Je voudrais rappeler une très forte conviction. La sécurité est un droit fondamental, tant à l’extérieur que dans la prison. La prison est là pour assurer la sécurité des Français, et nous en avons besoin.

L’évasion, il y a une dizaine de jours, de deux criminels de la Maison d’arrêt de Villefranche sur Saône est, hélas, venue rappeler l’extrême dangerosité de certains délinquants et la nécessité de poursuivre l’action de sécurisation des établissements pénitentiaires conduite depuis 2002. Cette action a déjà permis de réduire de moitié le nombre d’évasions en dépit du nombre croissant de terroristes et de membres du grand banditisme incarcérés.

Je suis déterminé à ce que l’institution pénitentiaire et ses membres bénéficient du respect qui leur est du. La prison est un instrument nécessaire à la sécurité des Français et chacun doit garder en tête cette évidence. L’administration pénitentiaire a d’ailleurs largement contribué à réduire la délinquance et l’insécurité depuis 2002, et cet apport doit être reconnu.

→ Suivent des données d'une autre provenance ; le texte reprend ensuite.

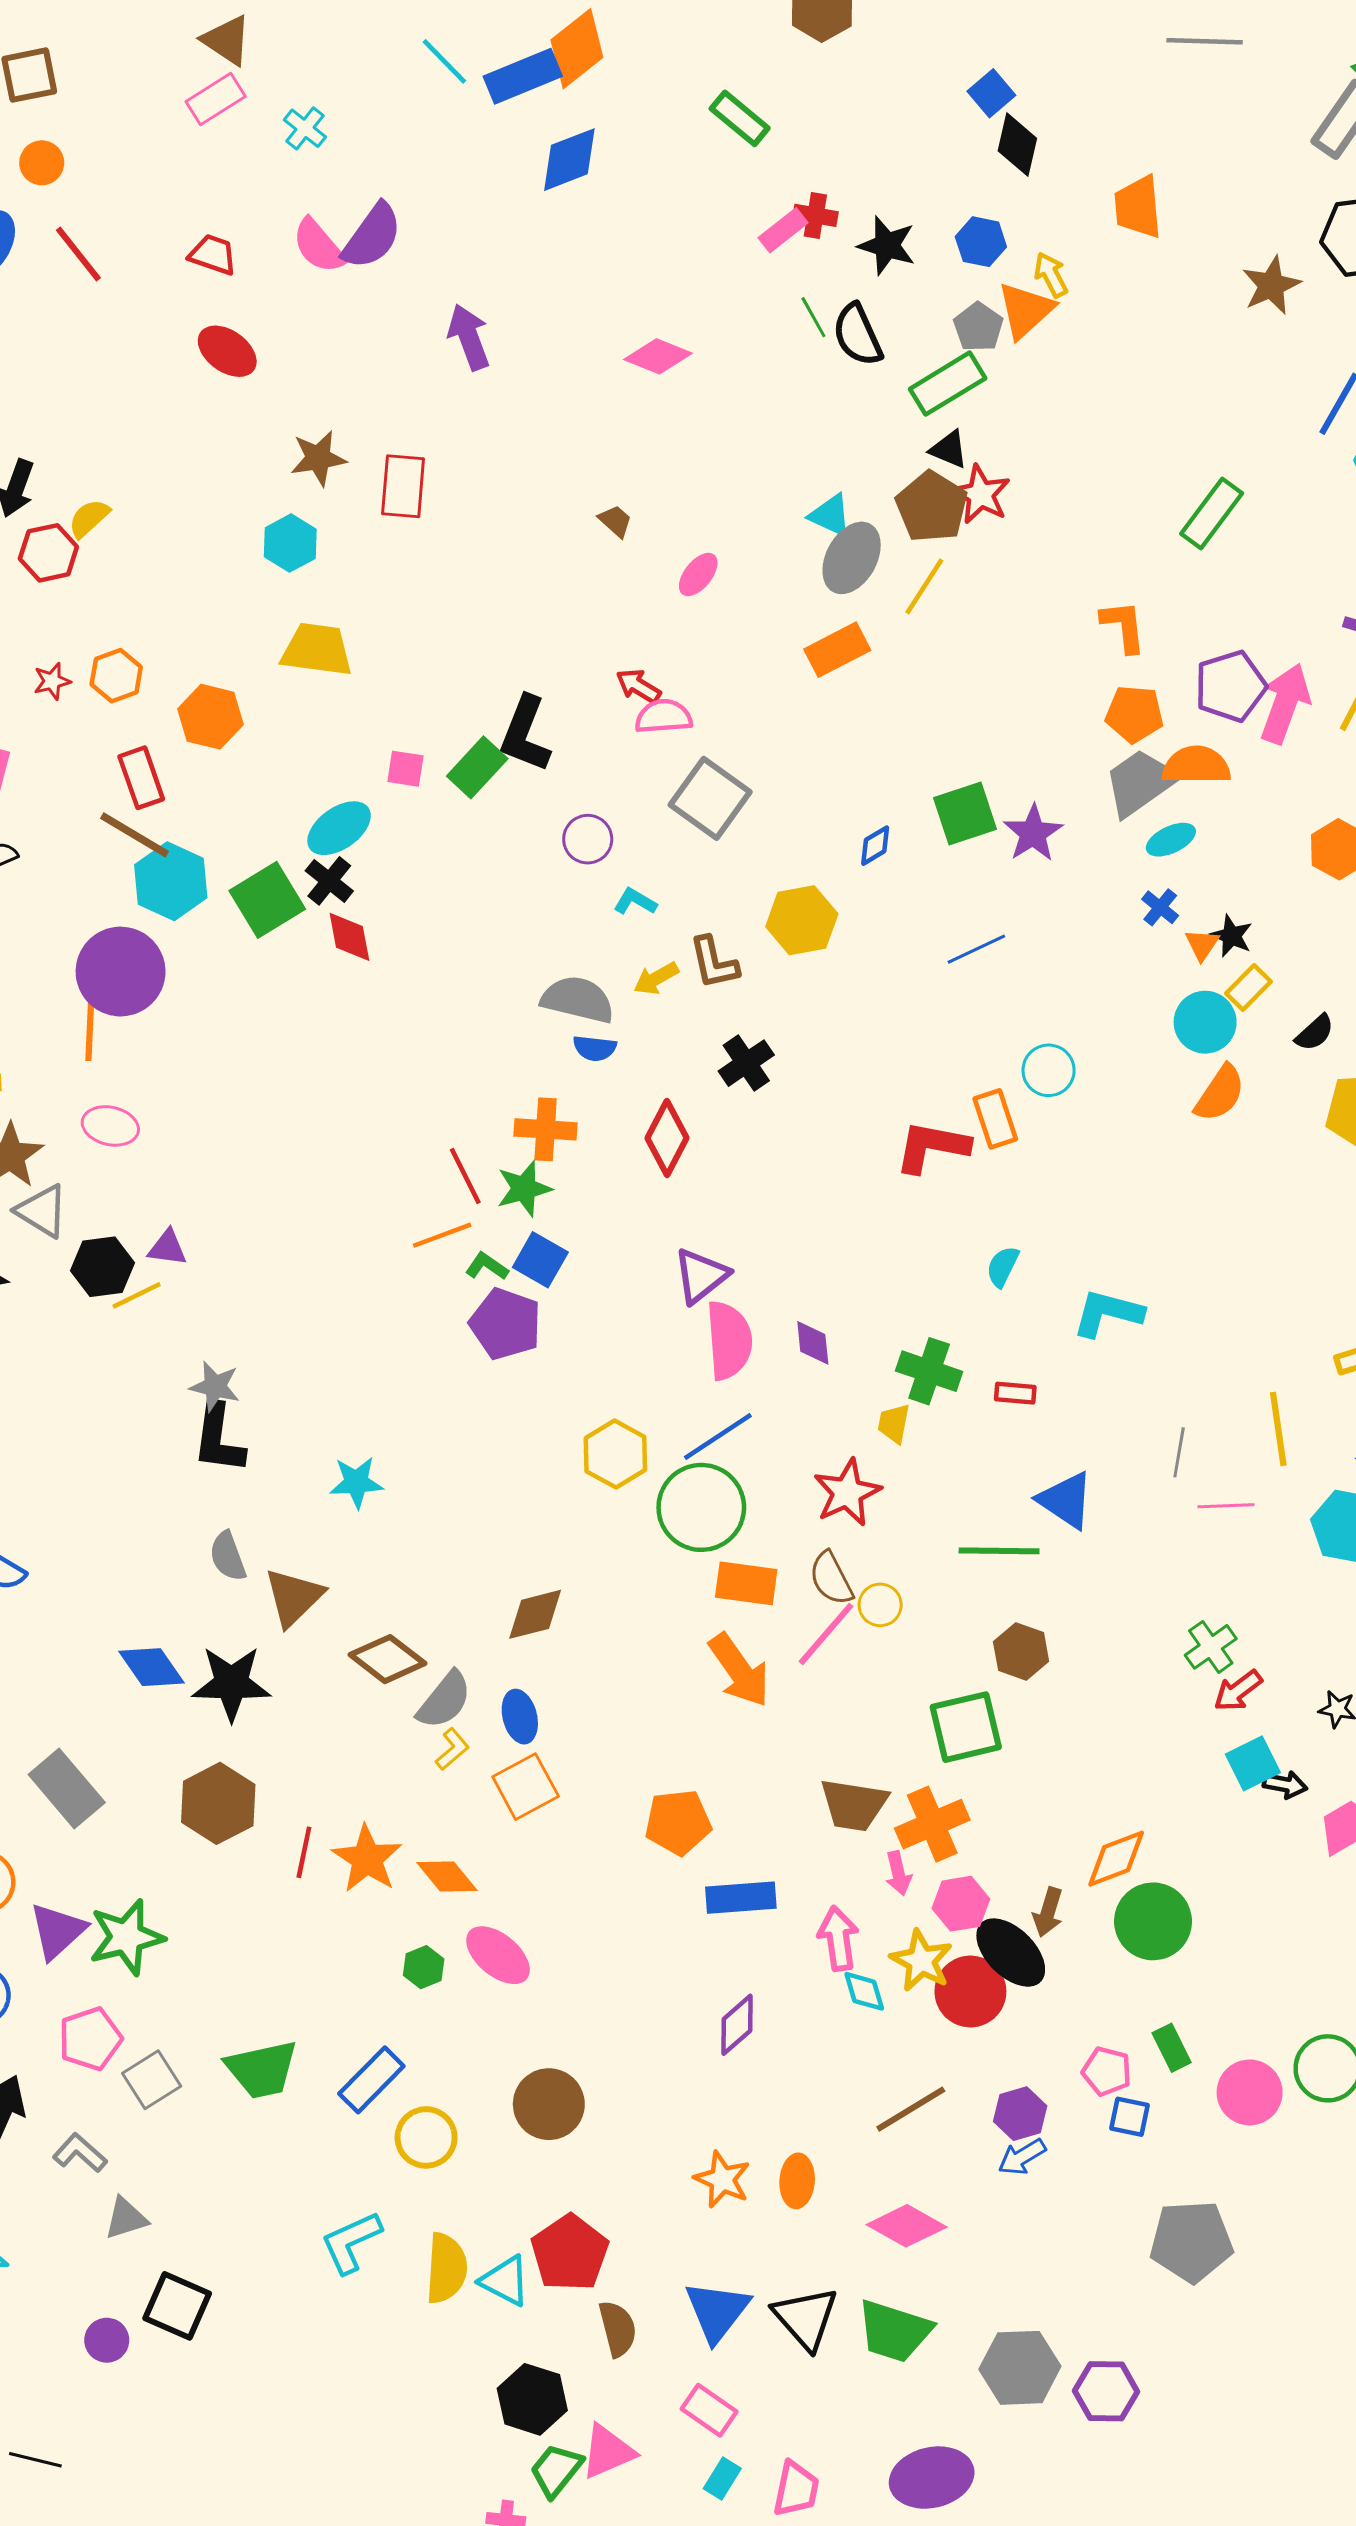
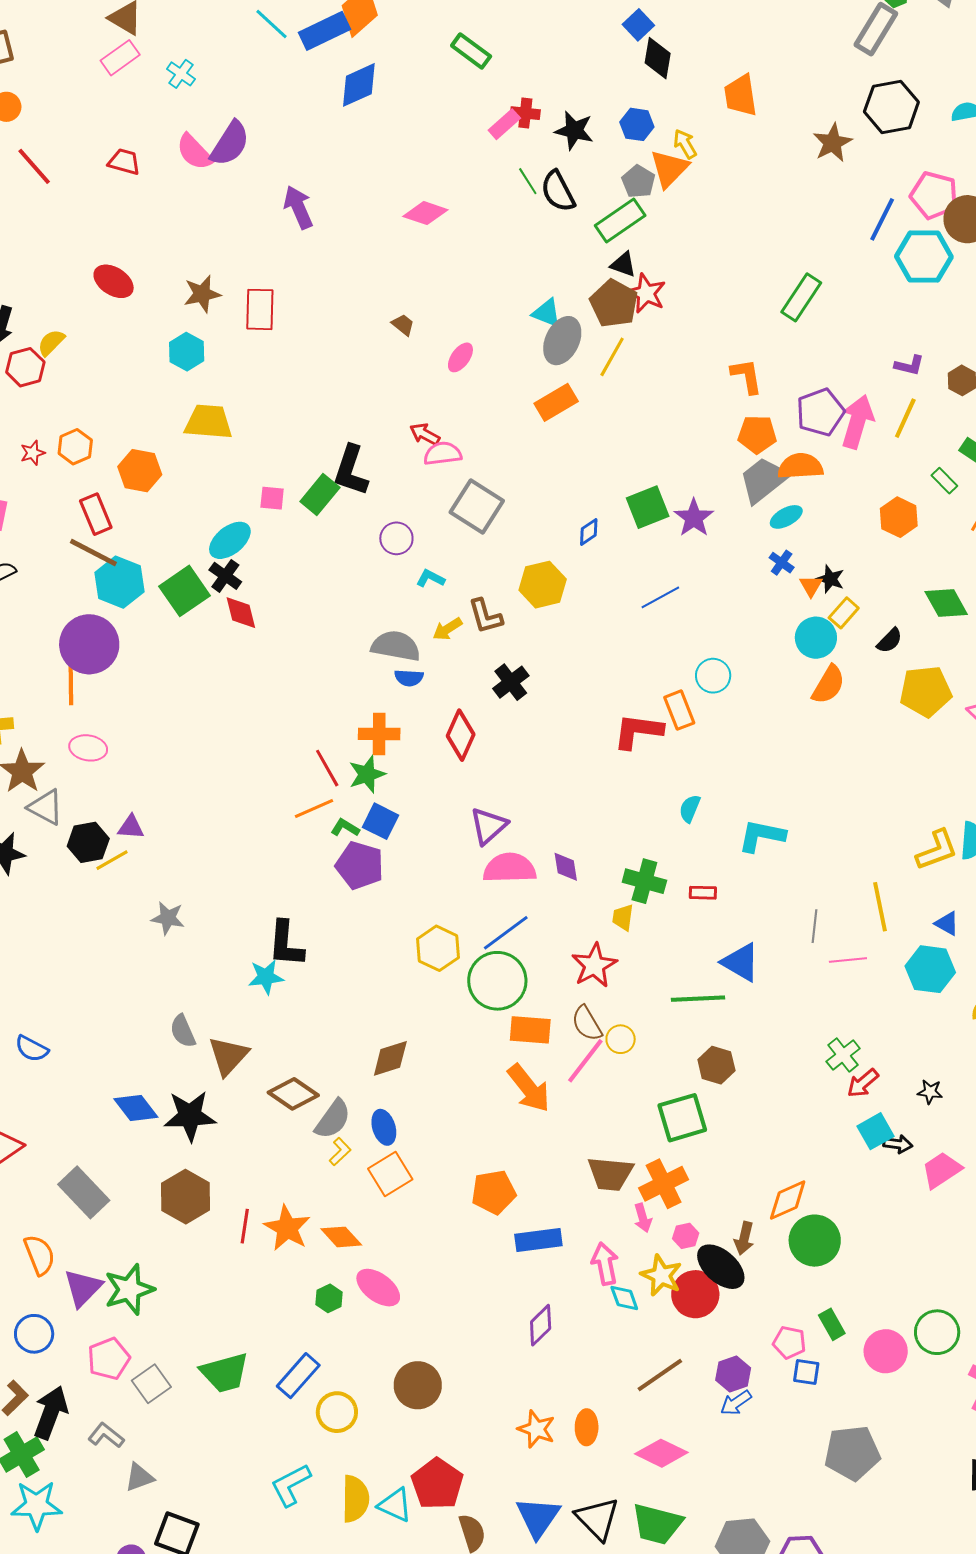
red ellipse: (227, 351) -> (114, 281), moved
pink semicircle: (729, 1340) -> (510, 868), turned -84
black L-shape: (219, 1439) -> (286, 944), moved
pink hexagon: (961, 1904) -> (686, 1236), size x0.7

En 2002, la majorité a trouvé les prisons françaises dans une situation difficile. C’est pourquoi elle s’est engagée à les moderniser et à les rendre plus humaines.

C’est pourquoi elle s’est également engagée dans le développement des aménagements de peines qui permettent de trouver des solutions adaptées à chaque situation, bien loin du « tout carcéral ». Je continuerai et renforcerai cette politique.

Je vous remercie de votre attention.